For the price of a new low end Chromebook you can buy a used something awesome and install chrome on it. Also run through these drills again with a newer machine.
kevm14
Posts: 15200
Joined: Wed Oct 23, 2013 10:28 pm

Re: Sony Vaio VGN-SZ280P: stripped to the chassis

Post by kevm14 »

Yeah that's a good point I guess. I guess for an actual school machine I liked the idea of an off the shelf thing that runs the latest Chrome OS out of the box that I could just let Ian do what he wants with.

But again you make a good point - for that money I could get a real machine, and have it be dual purpose (for him for this school year and an upgrade from the VAIO, in which case I wouldn't install Chrome OS on it).

That said, I'm just going to see how long I can keep this Sony....VAIO-able. Ha.

And I just think it's cool that I don't have a pile of dead $500 laptops.

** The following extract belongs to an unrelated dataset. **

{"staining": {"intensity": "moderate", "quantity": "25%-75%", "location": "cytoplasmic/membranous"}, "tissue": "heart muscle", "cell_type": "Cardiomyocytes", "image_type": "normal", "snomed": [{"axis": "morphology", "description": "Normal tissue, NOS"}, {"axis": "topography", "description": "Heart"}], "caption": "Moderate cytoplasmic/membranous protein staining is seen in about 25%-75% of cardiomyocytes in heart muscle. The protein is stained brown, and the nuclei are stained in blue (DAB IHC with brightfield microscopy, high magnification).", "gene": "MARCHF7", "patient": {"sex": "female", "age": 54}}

My next oldest laptop is a Pentium III-M Dell that runs XP for tuning my Caprice and LT1s.
Adam
Posts: 2240
Joined: Wed Oct 23, 2013 9:50 pm

Re: Sony Vaio VGN-SZ280P: stripped to the chassis

Post by Adam »

A former co-worker of Jenn's needed another machine to enable more effective distance learning for her kids. We took Jenn's old Lenovo T61p (14", C2D, Nvidia Quadro) and installed Chromium OS on it (Neverware maintains a free-for-home-use x86 port: https://guide.neverware.com/build-insta ... cloudready). Even with a platter drive, it ran Chromium great and was more than sufficient for Google Classroom and such.

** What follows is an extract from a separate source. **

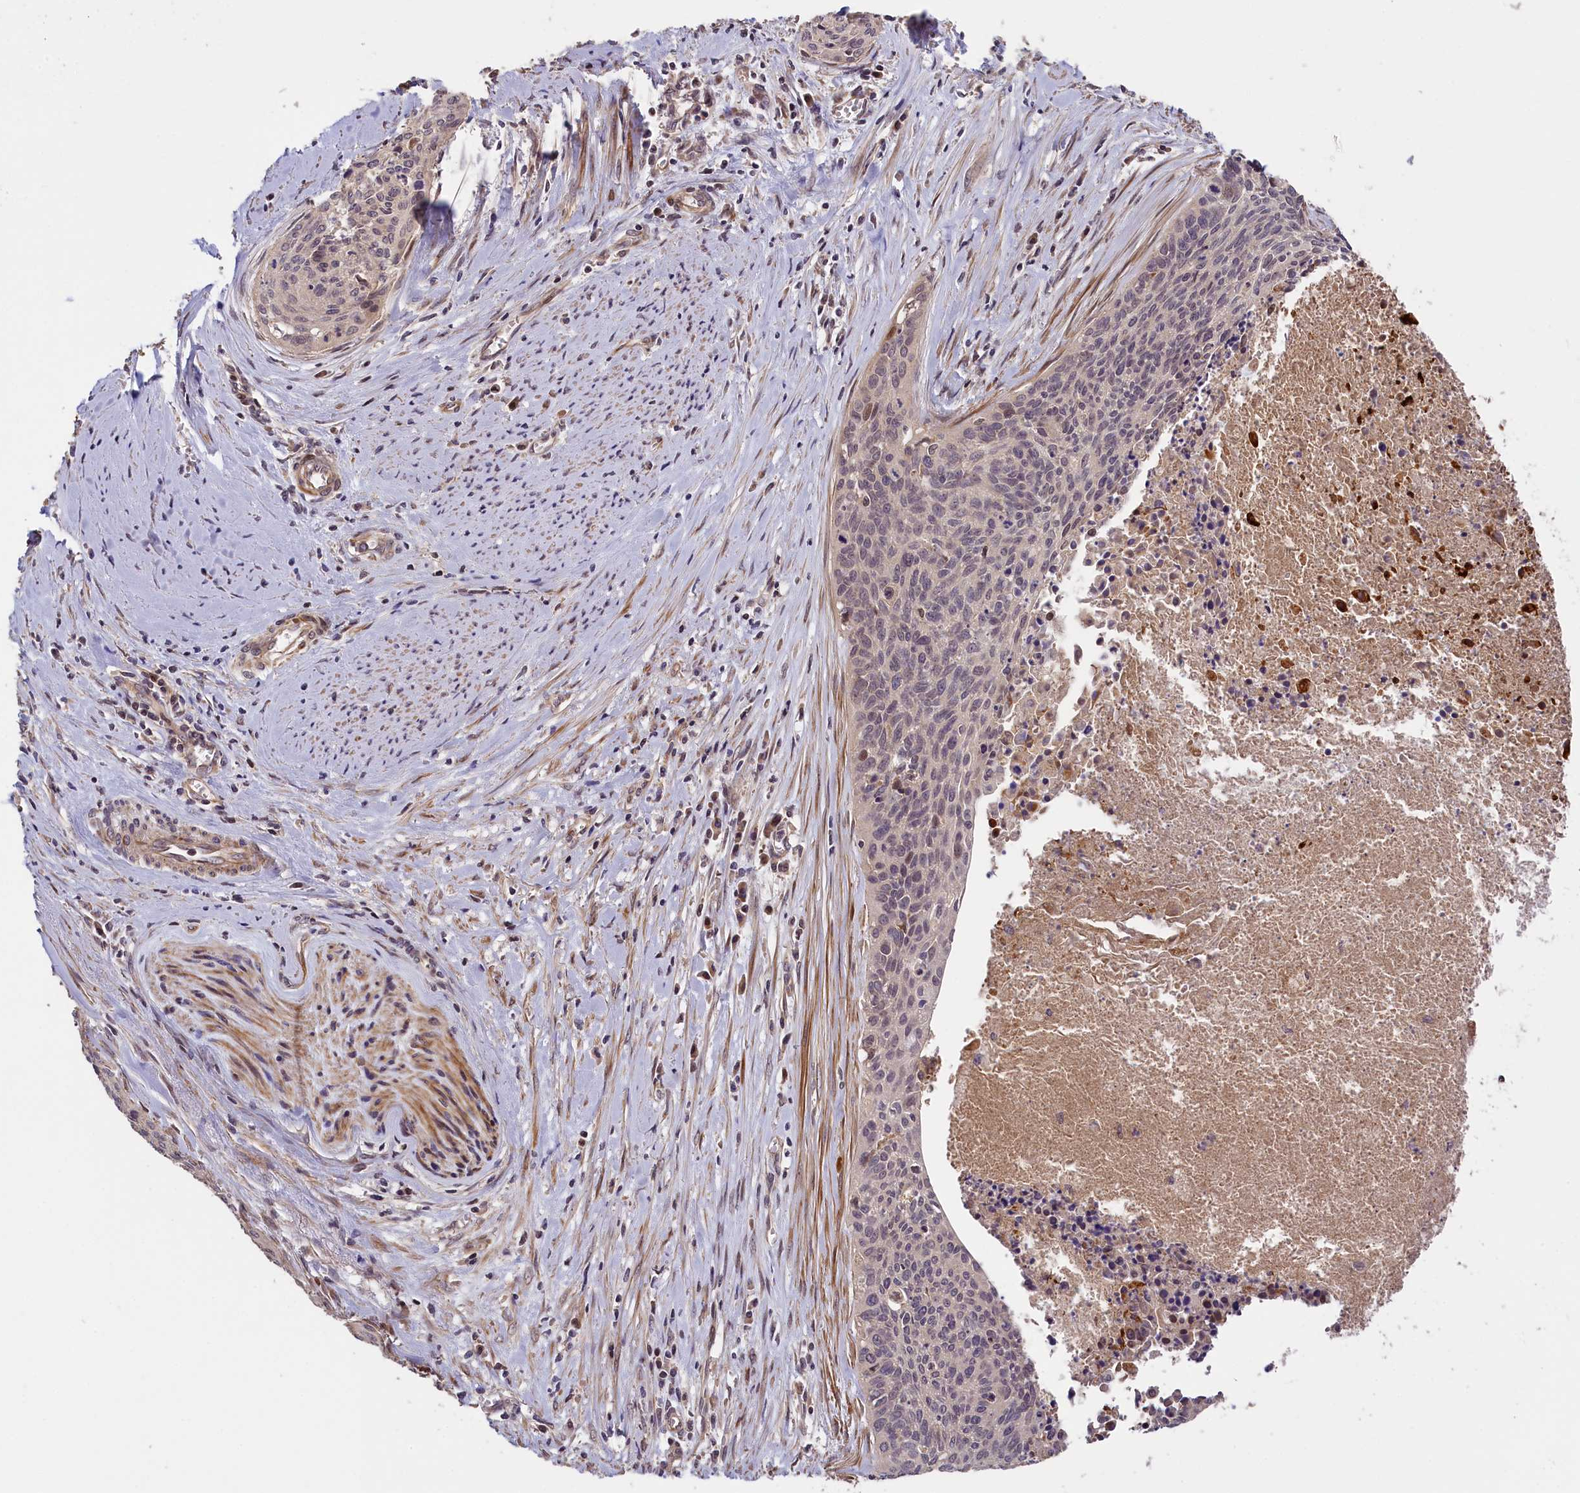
{"staining": {"intensity": "weak", "quantity": "<25%", "location": "nuclear"}, "tissue": "cervical cancer", "cell_type": "Tumor cells", "image_type": "cancer", "snomed": [{"axis": "morphology", "description": "Squamous cell carcinoma, NOS"}, {"axis": "topography", "description": "Cervix"}], "caption": "Protein analysis of cervical cancer exhibits no significant expression in tumor cells.", "gene": "DNAJB9", "patient": {"sex": "female", "age": 55}}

More modern machines are practically free and way more powerful than a CoreDuo:
https://www.ebay.com/itm/Lenovo-ThinkPa ... 3343281033

The above can be fitted with a half a dozen 4th gen i5/i7 processors and 16GB of RAM and, as you can see, start off pretty cheap. You can get them with an Nvidia chip and a 1080p screen too. There's also literally the entire history of every laptop ever as an option.

I've been considering one of the above to replace my W510 (17", 1st gen i7, Nvidia Quadro) as a more powerful and portable workstation-y machine.